Wednesday, May 30, 2012

Our trip to Israel, and the least-known major Jewish holiday

Eight days touring in Israel were an appropriate segue into a major Jewish holiday--one we counted toward for seven weeks, commemorating the giving of the Torah on Mt. Sinai. We'd seen the Holy Land from the zenith of the ski lift on Mt. Hermon, surrounded by patches of snow, and from the barren salt shores of the Dead Sea. Celebrating the Torah in the Northwest extended the spiritual experience of Israel back home.

Israel seemed sanguine while we were there, its citizens carrying on in their normal mid-Eastern rush and brashness, despite the unease here in The States about an enemy media convince us is readying to pounce.  Efforts to prevent Iran from obtaining nuclear warheads, we're told, are likely to include US involvement, though apparently our President would prefer if Israel did the dirty work.

All this nervousness and dread wasn't part of the Israeli mentality as we saw it. Living in a "bad neighborhood" has made residents constantly on guard and yet overtly relaxed in their everyday activities.  We, as tourists, observed how they prepare for aggression but at the same time enjoy themselves, leaving the ultimate outcome to God.

My sister-in-law hosted our family for a lavish Shabbat meal, my brother-in-law the magnanimous host with luscious wine and contagious joie-de-vivre. Succulent vegetables and fruits we enjoyed came from within Israel, which is about the size of Vancouver Island off the coast of Washington State (and can fit into France 25 times), so "eating local" is normal. My sister-in-law said the green beans, asparagus and eggplant on her table had been in (or on) the farm just hours before she cooked them.

Sweet tomatoes grown with brackish water in the Negev
Our trip included many unique experiences--visiting with the Circassian Muslim sect in their hamlet of Rehaniya, debating Arab-Jewish harmony at a Women's Center in Akko, discussing the evolution of kibbutzim with a founder of Kfar Blum near the Lebanon border, munching sugary cherry tomatoes grown with brackish water sucked from beneath the Negev desert, with the innovators at Ramat Hanegev Agro Research Center--and so many more.
---------------
Your objective: Retype the stretch of the Israel trip post from "My sister-in-law hosted" through "she cooked them.". The data that comes next stands apart from the Israel trip post.

Given data:
---------------
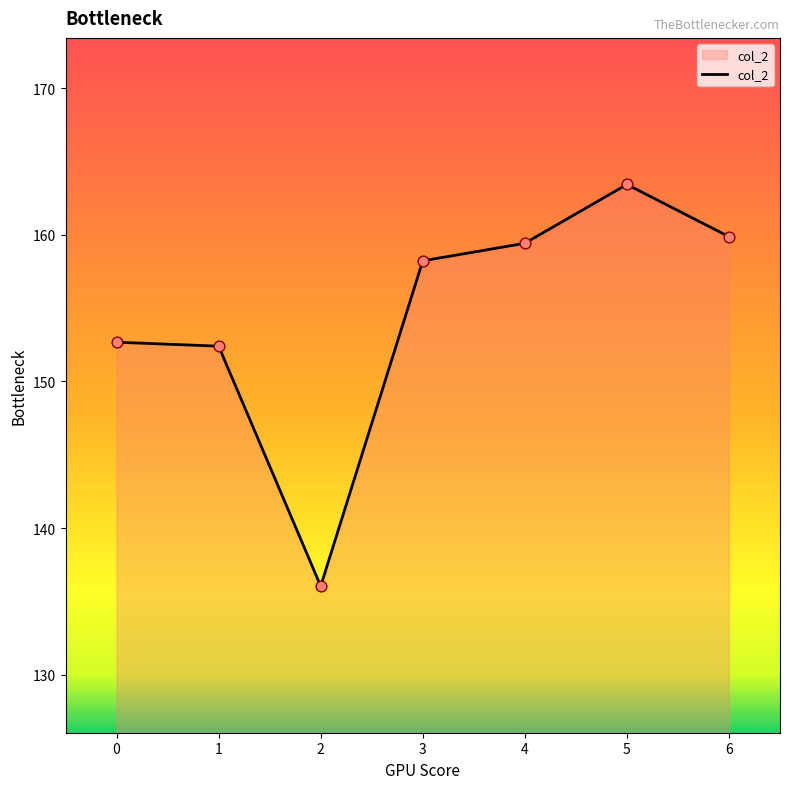

Which has a higher value, 3 or 4?

4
---------------
Response for this exercise:
My sister-in-law hosted our family for a lavish Shabbat meal, my brother-in-law the magnanimous host with luscious wine and contagious joie-de-vivre. Succulent vegetables and fruits we enjoyed came from within Israel, which is about the size of Vancouver Island off the coast of Washington State (and can fit into France 25 times), so "eating local" is normal. My sister-in-law said the green beans, asparagus and eggplant on her table had been in (or on) the farm just hours before she cooked them.